→ **WHAT IS EXPECTED**: Word for word, repeat every record.

→ **PROVIDED MATERIAL**:
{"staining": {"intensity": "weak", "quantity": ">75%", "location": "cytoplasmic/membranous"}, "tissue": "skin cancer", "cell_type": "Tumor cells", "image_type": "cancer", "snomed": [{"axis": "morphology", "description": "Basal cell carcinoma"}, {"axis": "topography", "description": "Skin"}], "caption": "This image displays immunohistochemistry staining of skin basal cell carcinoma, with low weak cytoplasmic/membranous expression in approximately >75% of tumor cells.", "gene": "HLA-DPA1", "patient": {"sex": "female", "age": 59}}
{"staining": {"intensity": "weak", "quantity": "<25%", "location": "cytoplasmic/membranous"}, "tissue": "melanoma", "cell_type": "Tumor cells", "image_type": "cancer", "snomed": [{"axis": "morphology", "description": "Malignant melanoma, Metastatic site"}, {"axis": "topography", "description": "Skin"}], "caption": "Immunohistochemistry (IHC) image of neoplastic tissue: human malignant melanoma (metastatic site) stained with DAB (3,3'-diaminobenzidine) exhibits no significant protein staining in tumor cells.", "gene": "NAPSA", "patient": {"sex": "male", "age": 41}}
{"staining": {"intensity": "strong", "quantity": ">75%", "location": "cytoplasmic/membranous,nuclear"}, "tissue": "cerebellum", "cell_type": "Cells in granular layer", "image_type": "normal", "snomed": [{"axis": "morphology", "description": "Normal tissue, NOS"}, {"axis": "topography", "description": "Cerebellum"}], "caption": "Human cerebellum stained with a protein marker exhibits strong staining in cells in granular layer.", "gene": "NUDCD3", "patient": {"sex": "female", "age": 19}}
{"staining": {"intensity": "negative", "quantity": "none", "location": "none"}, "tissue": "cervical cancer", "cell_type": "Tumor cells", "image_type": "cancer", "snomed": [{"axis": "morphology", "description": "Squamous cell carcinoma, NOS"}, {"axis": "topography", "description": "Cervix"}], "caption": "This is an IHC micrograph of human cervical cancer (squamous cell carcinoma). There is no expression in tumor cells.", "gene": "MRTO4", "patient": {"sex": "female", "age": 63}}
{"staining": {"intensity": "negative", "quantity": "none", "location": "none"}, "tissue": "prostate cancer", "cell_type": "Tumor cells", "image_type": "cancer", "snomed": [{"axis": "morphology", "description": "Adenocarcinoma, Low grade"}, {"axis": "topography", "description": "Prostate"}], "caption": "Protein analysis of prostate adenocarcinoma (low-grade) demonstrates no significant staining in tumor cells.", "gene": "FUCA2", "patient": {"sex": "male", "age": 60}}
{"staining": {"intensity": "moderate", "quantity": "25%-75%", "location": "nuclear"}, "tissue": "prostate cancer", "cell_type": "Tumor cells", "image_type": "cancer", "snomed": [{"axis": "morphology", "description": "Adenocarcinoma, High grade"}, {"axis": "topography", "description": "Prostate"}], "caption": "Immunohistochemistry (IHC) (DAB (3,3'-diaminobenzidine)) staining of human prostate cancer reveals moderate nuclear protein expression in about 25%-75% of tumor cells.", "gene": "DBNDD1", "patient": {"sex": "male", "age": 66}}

→ **FINISHED EXERCISE**:
{"staining": {"intensity": "weak", "quantity": ">75%", "location": "cytoplasmic/membranous"}, "tissue": "skin cancer", "cell_type": "Tumor cells", "image_type": "cancer", "snomed": [{"axis": "morphology", "description": "Basal cell carcinoma"}, {"axis": "topography", "description": "Skin"}], "caption": "This image displays immunohistochemistry staining of skin basal cell carcinoma, with low weak cytoplasmic/membranous expression in approximately >75% of tumor cells.", "gene": "HLA-DPA1", "patient": {"sex": "female", "age": 59}}
{"staining": {"intensity": "weak", "quantity": "<25%", "location": "cytoplasmic/membranous"}, "tissue": "melanoma", "cell_type": "Tumor cells", "image_type": "cancer", "snomed": [{"axis": "morphology", "description": "Malignant melanoma, Metastatic site"}, {"axis": "topography", "description": "Skin"}], "caption": "Immunohistochemistry (IHC) image of neoplastic tissue: human malignant melanoma (metastatic site) stained with DAB (3,3'-diaminobenzidine) exhibits no significant protein staining in tumor cells.", "gene": "NAPSA", "patient": {"sex": "male", "age": 41}}
{"staining": {"intensity": "strong", "quantity": ">75%", "location": "cytoplasmic/membranous,nuclear"}, "tissue": "cerebellum", "cell_type": "Cells in granular layer", "image_type": "normal", "snomed": [{"axis": "morphology", "description": "Normal tissue, NOS"}, {"axis": "topography", "description": "Cerebellum"}], "caption": "Human cerebellum stained with a protein marker exhibits strong staining in cells in granular layer.", "gene": "NUDCD3", "patient": {"sex": "female", "age": 19}}
{"staining": {"intensity": "negative", "quantity": "none", "location": "none"}, "tissue": "cervical cancer", "cell_type": "Tumor cells", "image_type": "cancer", "snomed": [{"axis": "morphology", "description": "Squamous cell carcinoma, NOS"}, {"axis": "topography", "description": "Cervix"}], "caption": "This is an IHC micrograph of human cervical cancer (squamous cell carcinoma). There is no expression in tumor cells.", "gene": "MRTO4", "patient": {"sex": "female", "age": 63}}
{"staining": {"intensity": "negative", "quantity": "none", "location": "none"}, "tissue": "prostate cancer", "cell_type": "Tumor cells", "image_type": "cancer", "snomed": [{"axis": "morphology", "description": "Adenocarcinoma, Low grade"}, {"axis": "topography", "description": "Prostate"}], "caption": "Protein analysis of prostate adenocarcinoma (low-grade) demonstrates no significant staining in tumor cells.", "gene": "FUCA2", "patient": {"sex": "male", "age": 60}}
{"staining": {"intensity": "moderate", "quantity": "25%-75%", "location": "nuclear"}, "tissue": "prostate cancer", "cell_type": "Tumor cells", "image_type": "cancer", "snomed": [{"axis": "morphology", "description": "Adenocarcinoma, High grade"}, {"axis": "topography", "description": "Prostate"}], "caption": "Immunohistochemistry (IHC) (DAB (3,3'-diaminobenzidine)) staining of human prostate cancer reveals moderate nuclear protein expression in about 25%-75% of tumor cells.", "gene": "DBNDD1", "patient": {"sex": "male", "age": 66}}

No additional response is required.